I am not sure if my wolf would like being called a sweetheart.

Speak for yourself! She is talking about you, not me.

But you do know that we are both one in fact.

One but different at the same time.

There is no use in arguing with you.

"Bye Mr.Hoodied guy. I hope I can see you again." With that she slowly disappeared in the direction of the pack.

I seriously wanted to follow her.

You mean stalk her?

No, she just recovered from the pain. What if she fell down somewhere and no one is there to help her. My wolf growled immediately.

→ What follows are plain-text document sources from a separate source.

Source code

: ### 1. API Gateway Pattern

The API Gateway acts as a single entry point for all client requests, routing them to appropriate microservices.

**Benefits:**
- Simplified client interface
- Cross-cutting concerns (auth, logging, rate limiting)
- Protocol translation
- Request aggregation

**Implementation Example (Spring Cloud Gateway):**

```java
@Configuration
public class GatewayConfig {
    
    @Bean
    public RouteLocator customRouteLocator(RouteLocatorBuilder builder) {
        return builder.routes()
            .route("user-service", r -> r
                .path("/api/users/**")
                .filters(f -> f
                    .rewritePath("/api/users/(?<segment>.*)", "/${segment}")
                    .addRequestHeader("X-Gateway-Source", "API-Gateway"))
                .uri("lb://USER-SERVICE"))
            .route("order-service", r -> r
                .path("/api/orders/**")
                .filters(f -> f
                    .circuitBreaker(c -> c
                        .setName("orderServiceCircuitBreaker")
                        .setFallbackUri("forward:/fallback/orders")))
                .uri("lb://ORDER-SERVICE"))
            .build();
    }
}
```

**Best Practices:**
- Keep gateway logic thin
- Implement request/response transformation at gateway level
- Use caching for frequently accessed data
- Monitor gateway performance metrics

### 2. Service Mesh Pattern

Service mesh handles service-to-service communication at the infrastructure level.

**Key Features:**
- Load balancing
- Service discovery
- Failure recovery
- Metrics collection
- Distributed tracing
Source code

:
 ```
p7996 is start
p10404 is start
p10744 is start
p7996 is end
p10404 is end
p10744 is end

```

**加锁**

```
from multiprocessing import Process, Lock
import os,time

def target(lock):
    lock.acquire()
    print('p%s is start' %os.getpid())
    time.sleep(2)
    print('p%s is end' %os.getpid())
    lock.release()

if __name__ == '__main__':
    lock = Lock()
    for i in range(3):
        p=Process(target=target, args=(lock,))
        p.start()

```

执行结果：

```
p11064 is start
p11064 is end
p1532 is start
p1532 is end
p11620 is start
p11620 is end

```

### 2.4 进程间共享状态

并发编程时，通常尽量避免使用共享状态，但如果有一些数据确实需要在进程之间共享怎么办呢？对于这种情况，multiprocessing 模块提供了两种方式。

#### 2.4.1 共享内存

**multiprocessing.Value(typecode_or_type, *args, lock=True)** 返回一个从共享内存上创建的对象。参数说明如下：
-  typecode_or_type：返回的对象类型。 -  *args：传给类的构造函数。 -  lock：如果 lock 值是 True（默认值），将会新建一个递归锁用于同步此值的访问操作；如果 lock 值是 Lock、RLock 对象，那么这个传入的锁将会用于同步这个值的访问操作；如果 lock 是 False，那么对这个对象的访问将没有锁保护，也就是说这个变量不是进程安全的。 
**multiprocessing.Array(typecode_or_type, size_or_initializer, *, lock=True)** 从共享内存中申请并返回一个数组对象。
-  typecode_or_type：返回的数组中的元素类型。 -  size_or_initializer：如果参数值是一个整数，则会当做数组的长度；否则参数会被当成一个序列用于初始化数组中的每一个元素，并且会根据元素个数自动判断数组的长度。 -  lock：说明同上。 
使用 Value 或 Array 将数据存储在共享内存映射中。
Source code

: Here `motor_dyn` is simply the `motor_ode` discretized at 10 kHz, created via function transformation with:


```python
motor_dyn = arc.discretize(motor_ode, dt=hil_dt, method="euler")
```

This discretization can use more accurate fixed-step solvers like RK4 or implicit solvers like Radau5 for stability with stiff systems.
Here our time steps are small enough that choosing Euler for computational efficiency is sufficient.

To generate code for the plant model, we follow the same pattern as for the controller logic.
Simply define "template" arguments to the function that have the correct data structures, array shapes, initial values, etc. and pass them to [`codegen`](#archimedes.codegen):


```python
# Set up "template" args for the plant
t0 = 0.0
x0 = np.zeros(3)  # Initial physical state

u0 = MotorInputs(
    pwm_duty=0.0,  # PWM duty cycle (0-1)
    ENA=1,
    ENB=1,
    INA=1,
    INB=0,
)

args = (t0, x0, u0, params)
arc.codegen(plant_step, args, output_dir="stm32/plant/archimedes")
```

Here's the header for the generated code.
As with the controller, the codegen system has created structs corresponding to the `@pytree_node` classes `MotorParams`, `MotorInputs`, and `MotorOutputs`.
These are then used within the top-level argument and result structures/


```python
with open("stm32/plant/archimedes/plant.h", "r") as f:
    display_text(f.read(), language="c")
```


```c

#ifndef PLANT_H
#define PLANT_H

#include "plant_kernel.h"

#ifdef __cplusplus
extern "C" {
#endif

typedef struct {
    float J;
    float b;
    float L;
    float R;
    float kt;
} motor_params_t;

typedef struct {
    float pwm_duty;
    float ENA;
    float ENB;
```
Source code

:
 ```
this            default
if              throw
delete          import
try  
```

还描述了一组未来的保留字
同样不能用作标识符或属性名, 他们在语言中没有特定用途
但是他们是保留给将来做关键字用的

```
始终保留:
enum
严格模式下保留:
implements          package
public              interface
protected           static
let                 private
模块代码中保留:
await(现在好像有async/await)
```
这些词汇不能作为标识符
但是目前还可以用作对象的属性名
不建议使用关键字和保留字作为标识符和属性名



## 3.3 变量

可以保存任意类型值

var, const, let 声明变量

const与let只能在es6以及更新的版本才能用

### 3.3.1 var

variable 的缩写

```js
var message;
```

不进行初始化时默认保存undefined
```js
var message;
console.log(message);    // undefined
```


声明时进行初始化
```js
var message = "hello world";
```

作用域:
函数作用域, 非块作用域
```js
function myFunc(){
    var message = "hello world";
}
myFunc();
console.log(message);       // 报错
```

She is stronger than that but still even the possibility of it happening makes me sick. Follow her.

That's what I thought.

'We have a lead.'

Damnation! Why do we have to get a lead now of all time? This is very important and so is her! Wait! What am I thinking? She might be someone good and great but I have no right over her. I can't forever be with her and not to mention her being a werewolf our life spans are different. She would die long before me no matter what. I can't do this. I have to let go of her before I start some crazy obsession over her.

You know that it is not as simple as that.

I know. This is all very complicated and it doesn't help that I am feeling this way for the first time in my entire life.